Bash: calculate age of the newest file in directory

Question

I need a bash script to get the age of the newest file in given directory (in hours or seconds). For example:

-rw-r--r-- 1 root root 3.0M 2012-12-31 12:36 2012_12_31_1236_redis_dump_encrypted.tgz
-rw-r--r-- 1 root root 2.8M 2013-01-01 11:33 2013_01_01_1133_redis_dump_encrypted.tgz
-rw-r--r-- 1 root root 2.4M 2013-01-04 14:17 2013_01_04_1417_redis_dump_encrypted.tgz
-rw-r--r-- 1 root root 2.7M 2013-01-05 12:26 2013_01_05_1226_redis_dump_encrypted.tgz
-rw-r--r-- 1 root root  54M 2013-01-06 14:16 2013_01_06_1415_redis_dump_encrypted.tgz
-rw-r--r-- 1 root root 3.7M 2013-01-07 16:42 2013_01_07_1642_redis_dump_encrypted.tgz
-rw-r--r-- 1 root root 3.4M 2013-01-08 12:36 2013_01_08_1236_redis_dump_encrypted.tgz

Command should accept path to directory and return how many seconds have passed since newest file ( 2013_01_08_1236_redis_dump_encrypted.tgz ) was created.

I need this in order to monitor age of the latest backup with zabbix (I want an alert in case backup mechanism breaks).
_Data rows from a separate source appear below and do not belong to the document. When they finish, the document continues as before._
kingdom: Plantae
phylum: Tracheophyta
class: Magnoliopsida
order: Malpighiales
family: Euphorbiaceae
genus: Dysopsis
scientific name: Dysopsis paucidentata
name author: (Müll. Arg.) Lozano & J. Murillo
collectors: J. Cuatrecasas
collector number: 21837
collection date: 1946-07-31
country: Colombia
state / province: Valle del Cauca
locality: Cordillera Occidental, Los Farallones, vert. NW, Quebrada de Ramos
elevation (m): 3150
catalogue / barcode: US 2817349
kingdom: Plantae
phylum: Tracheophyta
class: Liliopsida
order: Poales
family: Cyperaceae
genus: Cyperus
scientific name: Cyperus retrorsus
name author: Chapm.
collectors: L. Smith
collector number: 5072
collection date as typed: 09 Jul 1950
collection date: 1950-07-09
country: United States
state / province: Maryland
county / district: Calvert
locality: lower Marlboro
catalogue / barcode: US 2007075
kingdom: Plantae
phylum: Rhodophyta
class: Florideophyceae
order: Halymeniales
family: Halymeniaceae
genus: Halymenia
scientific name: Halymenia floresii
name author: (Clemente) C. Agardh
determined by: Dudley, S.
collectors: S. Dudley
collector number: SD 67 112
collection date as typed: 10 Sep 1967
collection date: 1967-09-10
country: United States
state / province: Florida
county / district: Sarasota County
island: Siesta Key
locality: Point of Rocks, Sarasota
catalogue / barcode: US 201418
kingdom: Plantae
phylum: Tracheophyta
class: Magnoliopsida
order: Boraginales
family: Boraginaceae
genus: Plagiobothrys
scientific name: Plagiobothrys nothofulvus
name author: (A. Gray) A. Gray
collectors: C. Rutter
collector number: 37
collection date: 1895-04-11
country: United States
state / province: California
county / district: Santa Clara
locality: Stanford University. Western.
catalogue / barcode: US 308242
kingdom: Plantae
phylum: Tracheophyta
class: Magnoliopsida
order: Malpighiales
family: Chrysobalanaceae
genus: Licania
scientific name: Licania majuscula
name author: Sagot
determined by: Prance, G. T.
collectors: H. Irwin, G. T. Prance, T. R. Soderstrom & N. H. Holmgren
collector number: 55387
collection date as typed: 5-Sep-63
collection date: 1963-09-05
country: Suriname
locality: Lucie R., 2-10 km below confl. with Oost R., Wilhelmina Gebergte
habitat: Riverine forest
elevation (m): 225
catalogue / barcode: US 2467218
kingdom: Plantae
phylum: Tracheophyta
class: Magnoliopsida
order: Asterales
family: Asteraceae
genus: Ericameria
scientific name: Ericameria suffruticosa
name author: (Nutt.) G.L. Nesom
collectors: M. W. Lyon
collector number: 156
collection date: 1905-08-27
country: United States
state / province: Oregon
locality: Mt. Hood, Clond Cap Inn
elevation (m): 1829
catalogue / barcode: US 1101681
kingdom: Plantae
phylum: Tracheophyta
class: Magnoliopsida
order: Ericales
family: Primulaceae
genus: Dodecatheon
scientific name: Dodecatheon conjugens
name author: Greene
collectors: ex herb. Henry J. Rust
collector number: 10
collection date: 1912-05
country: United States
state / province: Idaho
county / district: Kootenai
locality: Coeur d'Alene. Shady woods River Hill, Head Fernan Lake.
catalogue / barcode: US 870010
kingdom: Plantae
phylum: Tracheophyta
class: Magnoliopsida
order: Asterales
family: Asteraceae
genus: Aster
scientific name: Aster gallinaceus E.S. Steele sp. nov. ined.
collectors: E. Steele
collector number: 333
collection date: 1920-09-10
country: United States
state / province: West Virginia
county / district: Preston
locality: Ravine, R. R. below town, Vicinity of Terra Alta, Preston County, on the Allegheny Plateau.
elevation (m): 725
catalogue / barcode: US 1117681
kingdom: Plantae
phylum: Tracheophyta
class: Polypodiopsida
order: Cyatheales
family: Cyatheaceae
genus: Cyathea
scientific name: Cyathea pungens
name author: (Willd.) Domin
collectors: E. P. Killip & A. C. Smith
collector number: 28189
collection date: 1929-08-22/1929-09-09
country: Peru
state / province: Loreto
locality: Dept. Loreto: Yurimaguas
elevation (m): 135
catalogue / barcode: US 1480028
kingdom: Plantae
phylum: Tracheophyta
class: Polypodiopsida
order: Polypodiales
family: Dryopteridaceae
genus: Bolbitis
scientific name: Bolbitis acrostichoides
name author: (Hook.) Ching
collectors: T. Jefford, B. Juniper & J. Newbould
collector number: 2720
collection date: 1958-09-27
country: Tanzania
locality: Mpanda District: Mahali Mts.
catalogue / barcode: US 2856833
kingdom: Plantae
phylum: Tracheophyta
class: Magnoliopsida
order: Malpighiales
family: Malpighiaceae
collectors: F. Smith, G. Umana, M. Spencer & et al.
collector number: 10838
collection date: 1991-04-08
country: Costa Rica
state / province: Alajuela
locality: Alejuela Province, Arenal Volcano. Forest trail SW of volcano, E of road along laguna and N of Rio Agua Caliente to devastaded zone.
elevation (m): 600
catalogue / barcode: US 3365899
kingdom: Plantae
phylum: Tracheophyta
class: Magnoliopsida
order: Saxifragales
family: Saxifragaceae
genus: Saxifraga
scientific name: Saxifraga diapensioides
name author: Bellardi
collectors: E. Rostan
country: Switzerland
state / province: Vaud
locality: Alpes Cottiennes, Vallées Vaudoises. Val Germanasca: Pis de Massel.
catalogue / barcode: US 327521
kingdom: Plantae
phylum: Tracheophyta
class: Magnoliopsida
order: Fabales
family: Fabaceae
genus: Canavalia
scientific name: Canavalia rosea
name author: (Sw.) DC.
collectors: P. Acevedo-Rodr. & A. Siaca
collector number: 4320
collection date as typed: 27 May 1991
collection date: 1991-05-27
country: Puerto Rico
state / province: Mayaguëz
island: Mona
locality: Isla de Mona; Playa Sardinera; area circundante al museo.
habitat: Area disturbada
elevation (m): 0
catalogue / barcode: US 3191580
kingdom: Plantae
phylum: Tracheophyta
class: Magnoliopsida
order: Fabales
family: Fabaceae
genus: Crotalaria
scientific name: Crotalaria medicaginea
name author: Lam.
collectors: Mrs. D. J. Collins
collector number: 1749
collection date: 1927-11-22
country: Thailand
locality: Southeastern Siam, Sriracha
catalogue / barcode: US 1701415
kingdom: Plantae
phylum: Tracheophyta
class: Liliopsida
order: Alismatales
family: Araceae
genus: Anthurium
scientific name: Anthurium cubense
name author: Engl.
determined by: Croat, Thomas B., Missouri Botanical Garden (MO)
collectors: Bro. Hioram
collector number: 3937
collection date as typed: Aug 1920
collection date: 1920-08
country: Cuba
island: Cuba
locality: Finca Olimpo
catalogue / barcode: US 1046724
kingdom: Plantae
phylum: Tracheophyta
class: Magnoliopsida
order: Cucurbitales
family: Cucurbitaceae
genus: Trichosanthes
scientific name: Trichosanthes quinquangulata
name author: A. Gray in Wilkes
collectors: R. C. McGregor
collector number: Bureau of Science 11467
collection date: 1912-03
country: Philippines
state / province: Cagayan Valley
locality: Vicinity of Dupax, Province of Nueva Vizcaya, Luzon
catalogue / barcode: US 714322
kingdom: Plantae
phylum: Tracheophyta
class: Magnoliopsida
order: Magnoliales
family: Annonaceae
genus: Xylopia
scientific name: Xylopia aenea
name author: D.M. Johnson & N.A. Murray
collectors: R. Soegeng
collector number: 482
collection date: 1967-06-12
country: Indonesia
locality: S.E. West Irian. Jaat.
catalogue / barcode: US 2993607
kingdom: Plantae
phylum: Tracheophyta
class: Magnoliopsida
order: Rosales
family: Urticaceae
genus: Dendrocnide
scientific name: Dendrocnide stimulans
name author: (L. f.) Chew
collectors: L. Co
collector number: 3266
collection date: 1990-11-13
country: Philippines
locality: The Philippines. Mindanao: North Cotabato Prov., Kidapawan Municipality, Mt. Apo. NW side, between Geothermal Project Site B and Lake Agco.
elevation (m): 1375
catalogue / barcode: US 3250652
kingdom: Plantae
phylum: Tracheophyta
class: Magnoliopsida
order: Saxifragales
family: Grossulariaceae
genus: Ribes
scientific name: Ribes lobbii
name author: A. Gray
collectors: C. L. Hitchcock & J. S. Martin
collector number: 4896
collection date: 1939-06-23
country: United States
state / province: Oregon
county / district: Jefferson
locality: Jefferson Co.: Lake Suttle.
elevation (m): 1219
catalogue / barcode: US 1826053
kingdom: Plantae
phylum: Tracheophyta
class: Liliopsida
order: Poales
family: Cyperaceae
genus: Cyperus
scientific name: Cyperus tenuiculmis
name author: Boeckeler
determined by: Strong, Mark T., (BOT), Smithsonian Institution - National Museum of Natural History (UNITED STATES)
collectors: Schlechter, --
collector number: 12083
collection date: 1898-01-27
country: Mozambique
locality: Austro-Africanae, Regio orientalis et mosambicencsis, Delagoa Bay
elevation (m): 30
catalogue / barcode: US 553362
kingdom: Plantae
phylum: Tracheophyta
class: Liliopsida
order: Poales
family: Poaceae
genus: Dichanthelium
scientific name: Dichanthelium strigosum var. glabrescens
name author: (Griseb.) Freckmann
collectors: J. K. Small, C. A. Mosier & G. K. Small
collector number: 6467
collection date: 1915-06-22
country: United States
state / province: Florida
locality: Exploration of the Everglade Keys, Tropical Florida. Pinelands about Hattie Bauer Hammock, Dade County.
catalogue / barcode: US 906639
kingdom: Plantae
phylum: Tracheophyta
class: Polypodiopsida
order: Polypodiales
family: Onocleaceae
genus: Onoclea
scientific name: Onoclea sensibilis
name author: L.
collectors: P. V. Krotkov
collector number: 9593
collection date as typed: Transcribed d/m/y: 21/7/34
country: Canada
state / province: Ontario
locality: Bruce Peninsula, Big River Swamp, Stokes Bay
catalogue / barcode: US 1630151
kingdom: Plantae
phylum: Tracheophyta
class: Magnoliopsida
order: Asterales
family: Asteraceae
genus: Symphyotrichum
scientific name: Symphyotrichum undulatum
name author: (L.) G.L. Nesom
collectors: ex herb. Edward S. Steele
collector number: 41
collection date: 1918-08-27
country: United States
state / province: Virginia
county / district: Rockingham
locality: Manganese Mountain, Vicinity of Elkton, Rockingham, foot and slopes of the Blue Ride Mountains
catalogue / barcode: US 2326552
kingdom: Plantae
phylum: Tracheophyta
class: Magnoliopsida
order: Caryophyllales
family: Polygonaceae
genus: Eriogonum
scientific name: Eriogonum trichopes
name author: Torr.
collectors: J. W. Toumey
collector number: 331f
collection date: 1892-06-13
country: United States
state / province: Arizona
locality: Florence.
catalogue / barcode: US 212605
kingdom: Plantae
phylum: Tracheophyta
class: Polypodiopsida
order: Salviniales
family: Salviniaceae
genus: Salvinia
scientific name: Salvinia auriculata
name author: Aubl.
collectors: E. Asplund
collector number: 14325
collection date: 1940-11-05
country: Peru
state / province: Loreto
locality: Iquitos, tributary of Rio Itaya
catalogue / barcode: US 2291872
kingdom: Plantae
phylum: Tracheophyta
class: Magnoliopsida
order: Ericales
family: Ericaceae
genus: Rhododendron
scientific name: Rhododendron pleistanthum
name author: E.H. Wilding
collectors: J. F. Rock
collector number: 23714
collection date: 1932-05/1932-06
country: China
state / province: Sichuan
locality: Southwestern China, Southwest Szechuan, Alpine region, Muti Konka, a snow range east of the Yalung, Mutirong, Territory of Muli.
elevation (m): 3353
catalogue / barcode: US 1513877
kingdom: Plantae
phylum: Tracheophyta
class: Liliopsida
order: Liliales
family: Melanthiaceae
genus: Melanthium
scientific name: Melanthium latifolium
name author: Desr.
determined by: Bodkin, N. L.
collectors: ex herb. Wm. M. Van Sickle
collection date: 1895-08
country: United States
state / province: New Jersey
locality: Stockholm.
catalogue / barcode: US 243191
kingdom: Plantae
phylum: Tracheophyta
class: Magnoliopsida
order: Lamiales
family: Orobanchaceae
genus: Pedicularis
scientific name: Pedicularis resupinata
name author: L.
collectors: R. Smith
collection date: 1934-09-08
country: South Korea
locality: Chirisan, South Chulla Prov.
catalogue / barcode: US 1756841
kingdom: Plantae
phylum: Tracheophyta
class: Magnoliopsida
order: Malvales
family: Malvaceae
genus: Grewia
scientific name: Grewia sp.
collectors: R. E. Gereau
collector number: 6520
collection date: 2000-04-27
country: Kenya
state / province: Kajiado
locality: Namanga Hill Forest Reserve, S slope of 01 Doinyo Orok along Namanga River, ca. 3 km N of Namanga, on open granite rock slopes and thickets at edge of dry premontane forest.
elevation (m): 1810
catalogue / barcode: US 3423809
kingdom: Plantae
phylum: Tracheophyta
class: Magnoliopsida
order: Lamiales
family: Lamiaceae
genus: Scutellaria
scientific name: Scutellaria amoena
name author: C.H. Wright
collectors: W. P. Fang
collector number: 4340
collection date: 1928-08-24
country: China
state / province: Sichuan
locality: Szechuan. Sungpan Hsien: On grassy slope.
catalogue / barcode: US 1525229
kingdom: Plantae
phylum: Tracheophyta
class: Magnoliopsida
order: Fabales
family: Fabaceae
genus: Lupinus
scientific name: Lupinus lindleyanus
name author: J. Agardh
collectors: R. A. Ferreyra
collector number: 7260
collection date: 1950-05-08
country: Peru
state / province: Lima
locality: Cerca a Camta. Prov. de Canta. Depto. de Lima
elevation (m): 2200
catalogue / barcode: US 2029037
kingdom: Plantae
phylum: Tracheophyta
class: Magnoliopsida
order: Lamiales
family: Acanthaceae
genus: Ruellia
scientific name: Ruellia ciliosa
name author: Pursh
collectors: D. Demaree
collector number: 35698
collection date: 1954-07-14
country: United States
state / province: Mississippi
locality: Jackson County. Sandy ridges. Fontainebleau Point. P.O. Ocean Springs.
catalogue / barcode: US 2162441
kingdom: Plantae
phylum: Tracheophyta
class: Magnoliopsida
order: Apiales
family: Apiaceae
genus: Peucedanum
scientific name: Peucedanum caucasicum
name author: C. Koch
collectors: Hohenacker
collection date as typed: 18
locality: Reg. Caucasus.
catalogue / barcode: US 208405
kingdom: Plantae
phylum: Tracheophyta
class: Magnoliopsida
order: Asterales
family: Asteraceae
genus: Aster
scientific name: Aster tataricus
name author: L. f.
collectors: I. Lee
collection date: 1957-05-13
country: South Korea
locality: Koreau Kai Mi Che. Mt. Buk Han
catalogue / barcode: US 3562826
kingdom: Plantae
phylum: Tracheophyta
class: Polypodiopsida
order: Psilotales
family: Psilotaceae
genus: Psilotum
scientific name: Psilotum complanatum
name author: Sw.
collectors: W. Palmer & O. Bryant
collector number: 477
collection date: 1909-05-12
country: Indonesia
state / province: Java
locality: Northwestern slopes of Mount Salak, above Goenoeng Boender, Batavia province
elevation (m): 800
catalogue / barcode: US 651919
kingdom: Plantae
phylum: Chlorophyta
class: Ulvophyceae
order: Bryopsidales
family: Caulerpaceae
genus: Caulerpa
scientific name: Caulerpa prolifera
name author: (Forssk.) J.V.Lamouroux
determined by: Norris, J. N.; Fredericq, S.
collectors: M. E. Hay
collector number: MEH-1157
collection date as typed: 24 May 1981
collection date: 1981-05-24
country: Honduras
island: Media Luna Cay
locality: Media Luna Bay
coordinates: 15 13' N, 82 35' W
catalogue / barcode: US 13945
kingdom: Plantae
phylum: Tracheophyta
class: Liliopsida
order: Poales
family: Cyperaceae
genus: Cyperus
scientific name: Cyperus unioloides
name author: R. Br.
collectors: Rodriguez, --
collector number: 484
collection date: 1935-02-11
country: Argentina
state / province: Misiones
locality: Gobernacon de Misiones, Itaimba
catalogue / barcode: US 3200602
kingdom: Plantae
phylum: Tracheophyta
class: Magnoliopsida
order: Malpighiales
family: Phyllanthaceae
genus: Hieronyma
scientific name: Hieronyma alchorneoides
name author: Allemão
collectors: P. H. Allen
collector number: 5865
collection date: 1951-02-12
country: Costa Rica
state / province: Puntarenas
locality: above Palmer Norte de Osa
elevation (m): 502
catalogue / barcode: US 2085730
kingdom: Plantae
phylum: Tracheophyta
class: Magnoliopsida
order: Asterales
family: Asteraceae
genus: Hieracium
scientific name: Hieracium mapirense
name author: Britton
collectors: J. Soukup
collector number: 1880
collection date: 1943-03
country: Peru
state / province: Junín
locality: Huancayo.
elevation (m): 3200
One-liner would be great, because it is more conviniant to use as zabbix user parameter, but not necessary.

Thank you!

Answer 1

Perl救援：

perl -le '$d=shift;chomp($f=(`ls -t $d/*`)[0]);print 24*60*60*-M$f' /path/to/dir

Answer 2

It's as old post but maybe it helps somebody.

I use the below method to calculate time in hours for files

 echo $(( ( $(date +%s) - $(stat -c %Y filen.name)) / (60*60)  ))

date +%s - gives seconds since 1970-01-01 00:00:00 UTC

stat -c %Y - gives the same for the file in the parameter

This doesn't work on OS X and BSD, stat doesn't have -c option but most Linux distributions should be ok.

Answer 3

This is probably a bit fragile but should return the age in seconds of the newest file (or directory) in $DIR :

echo $(( $(date +%s) - $(ls -t $DIR | head -1 | xargs stat -f %a -t %s) ))

The %s time format is the number of seconds since the epoch, so the above line gets the name of the newest file ( ls -t $DIR | head -1 ), gets its last accessed time time in seconds since the epoch ( stat -f %a -t %s ), and subtracts this from the current time in seconds since the epoch.

Answer 4

这将返回以秒为单位的年龄和文件名。

stat -c "%Y %n" -- * | sort -rn | awk -v d=$(date +%s) 'NR==1 {print (d-$1), $2; exit}'

Answer 5

# If no files less than 5 minutes old are found, print a 1. Otherwise print a 0.
if [[ -z $(find $PATH -type f -mmin -5 2>/dev/null) ]]; then echo "1"; else echo "0"; fi

This is pretty clean for a one-liner! The minute you need to send in command-line arguments, you need.. a PROGRAM! G0T0 10 FTW!!!!!1!!